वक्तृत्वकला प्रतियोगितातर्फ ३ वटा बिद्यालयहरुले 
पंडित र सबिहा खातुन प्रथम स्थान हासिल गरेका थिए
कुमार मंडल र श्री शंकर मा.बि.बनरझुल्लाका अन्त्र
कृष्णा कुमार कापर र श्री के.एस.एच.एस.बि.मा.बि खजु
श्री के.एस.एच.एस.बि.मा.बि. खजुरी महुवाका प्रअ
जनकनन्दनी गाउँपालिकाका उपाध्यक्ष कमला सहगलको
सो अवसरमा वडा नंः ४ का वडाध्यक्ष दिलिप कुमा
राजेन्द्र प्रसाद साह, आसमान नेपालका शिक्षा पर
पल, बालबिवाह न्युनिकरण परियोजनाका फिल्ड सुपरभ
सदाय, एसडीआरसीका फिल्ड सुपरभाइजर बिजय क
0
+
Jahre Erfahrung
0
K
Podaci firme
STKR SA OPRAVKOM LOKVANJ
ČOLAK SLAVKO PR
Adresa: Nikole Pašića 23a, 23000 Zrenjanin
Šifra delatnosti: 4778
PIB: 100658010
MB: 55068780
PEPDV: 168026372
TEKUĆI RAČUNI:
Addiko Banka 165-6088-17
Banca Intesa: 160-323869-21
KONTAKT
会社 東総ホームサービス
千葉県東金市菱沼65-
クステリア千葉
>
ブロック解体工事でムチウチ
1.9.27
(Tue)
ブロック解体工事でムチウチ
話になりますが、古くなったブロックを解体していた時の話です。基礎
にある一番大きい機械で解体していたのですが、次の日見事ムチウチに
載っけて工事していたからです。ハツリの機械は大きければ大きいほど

- _ABOUT THIS EXERCISE_:
Write out all of the lines above, reproducing each one character for character.

- _SOLUTION_:
वक्तृत्वकला प्रतियोगितातर्फ ३ वटा बिद्यालयहरुले 
पंडित र सबिहा खातुन प्रथम स्थान हासिल गरेका थिए
कुमार मंडल र श्री शंकर मा.बि.बनरझुल्लाका अन्त्र
कृष्णा कुमार कापर र श्री के.एस.एच.एस.बि.मा.बि खजु
श्री के.एस.एच.एस.बि.मा.बि. खजुरी महुवाका प्रअ
जनकनन्दनी गाउँपालिकाका उपाध्यक्ष कमला सहगलको
सो अवसरमा वडा नंः ४ का वडाध्यक्ष दिलिप कुमा
राजेन्द्र प्रसाद साह, आसमान नेपालका शिक्षा पर
पल, बालबिवाह न्युनिकरण परियोजनाका फिल्ड सुपरभ
सदाय, एसडीआरसीका फिल्ड सुपरभाइजर बिजय क
0
+
Jahre Erfahrung
0
K
Podaci firme
STKR SA OPRAVKOM LOKVANJ
ČOLAK SLAVKO PR
Adresa: Nikole Pašića 23a, 23000 Zrenjanin
Šifra delatnosti: 4778
PIB: 100658010
MB: 55068780
PEPDV: 168026372
TEKUĆI RAČUNI:
Addiko Banka 165-6088-17
Banca Intesa: 160-323869-21
KONTAKT
会社 東総ホームサービス
千葉県東金市菱沼65-
クステリア千葉
>
ブロック解体工事でムチウチ
1.9.27
(Tue)
ブロック解体工事でムチウチ
話になりますが、古くなったブロックを解体していた時の話です。基礎
にある一番大きい機械で解体していたのですが、次の日見事ムチウチに
載っけて工事していたからです。ハツリの機械は大きければ大きいほど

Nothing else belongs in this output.